A comprehensive AI Act currently negotiated in the European Parliament aims to rein Big Tech in. It plans to introduce a rating of AI tools based on the harms caused to humans, while being as technology-neutral as possible. That sets standards for safe, transparent, traceable, non-discriminatory, and environmentally friendly AI systems, overseen by people, not automation. The regulations also ask for transparency in the content used to train generative AIs, particularly with copyrighted data, and also disclosing that the content is AI-generated. “This European regulation is setting the example for other regions and countries in the world,” Oliver says. But, she adds, such transparencies are hard to achieve.
Google, for example, recently updated its privacy policy to say that anything on the public internet will be used as training data. “Obviously, technology companies have to respond to their economic interests, so their decisions are not necessarily going to be the best for society and for the environment,” Oliver says. “And that’s why we need strong research institutions and civil society institutions to push for actions.” ELLIS also advocates for data centers to be built in locations where the energy can be produced sustainably.
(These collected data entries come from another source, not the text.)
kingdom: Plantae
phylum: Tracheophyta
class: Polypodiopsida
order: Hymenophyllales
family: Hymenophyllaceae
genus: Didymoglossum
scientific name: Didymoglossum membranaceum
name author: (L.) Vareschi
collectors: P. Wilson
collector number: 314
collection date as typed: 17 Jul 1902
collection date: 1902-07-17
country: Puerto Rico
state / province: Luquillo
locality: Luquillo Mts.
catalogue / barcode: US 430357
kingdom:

Ironically, AI plays an important role in mitigating its own harms—by plowing through mountains of data about weather changes, extreme weather events and human displacement. “The only way to make sense of this data is using machine learning methods,” Oliver says.
Milner believes that the best way to expose AI-caused systemic inequalities is through people's stories. “In these last five years, so much of our work [at D4BL] has been creating new datasets, new data tools, bringing the data to life. To show the harms but also to continue to reclaim it as a tool for social change and for political change.” This change, she adds, will depend on whose hands it is in.